Among the album's best tracks is "The War," a song that loosely describes his grandfather's experiences during World War II. If there were a corresponding analog, it would be The Band's classic "The Night They Drove Old Dixie Down." In "The War," sung over a single acoustic guitar, the singer is drafted in early 1943, survives the Normandy invasion, fights across France, rides a tank into Belgium (he likes the Belgians better than the French), and when it gets cold, carries a bottle of liquor with his gun. Despite being promoted to sergeant, he is busted down in rank three times. "Following orders never suited me/Giving them out was much worse/I could not stand to get my friends killed/So I took care of myself first ..."

"Anybody who goes to war comes back wounded or scarred in some way," Nichols said of his motivation to write the song, which is unlike any other on the album. "It was really just a tribute to my grandfather, to express some empathy with him, but it does seem to have resonance with what is going on today, even though I wasn't necessarily thinking of that when I wrote it."

In the end, Nichols and the other members of Lucero want people to understand they are just a rock band that works hard for a living because they love what they do. "We watch the first three bands at the show and drink in the audience like everyone else. We don't hide in secret back in a dressing room or on some sort of island ... or wherever the hell rock stars hang out before the show."
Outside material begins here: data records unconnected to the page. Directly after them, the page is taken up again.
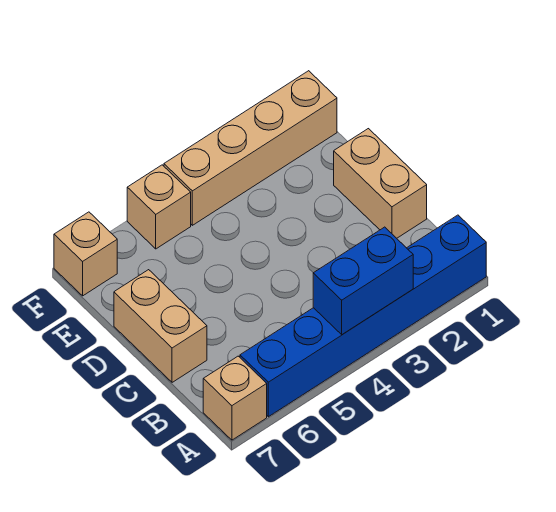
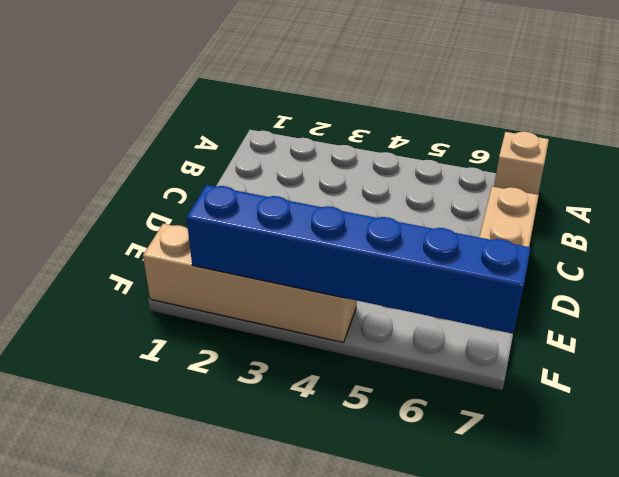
blue brick F2:F7 level 2 -> blue brick A1:A6 level 1
none -> tan brick C1:D1 level 1
none -> tan brick F5 level 1

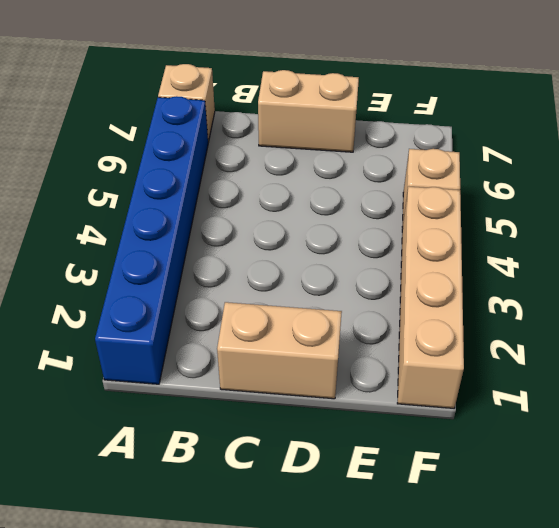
none -> tan brick F7 level 1
none -> blue brick A3:A4 level 2

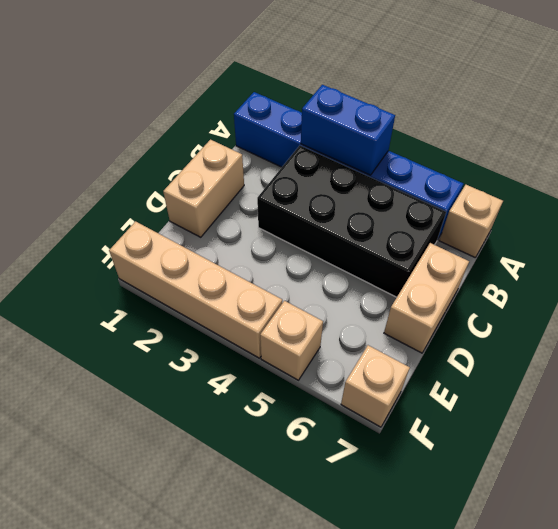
black brick B3:C6 level 1 -> none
The members of Lucero are still waiting for the day when they make enough money to, say, make a down payment on a house or start a family. The success of last year's album meant that for the first time in its history, the band earned money from selling records. Lucero sold almost 20,000 copies of its previous three discs, but hadn't received a valid royalty check from any of them. The band got one check, but it bounced. And they still drive a van from show to show across the country. But at least now it's a nicer van. This one has air conditioning.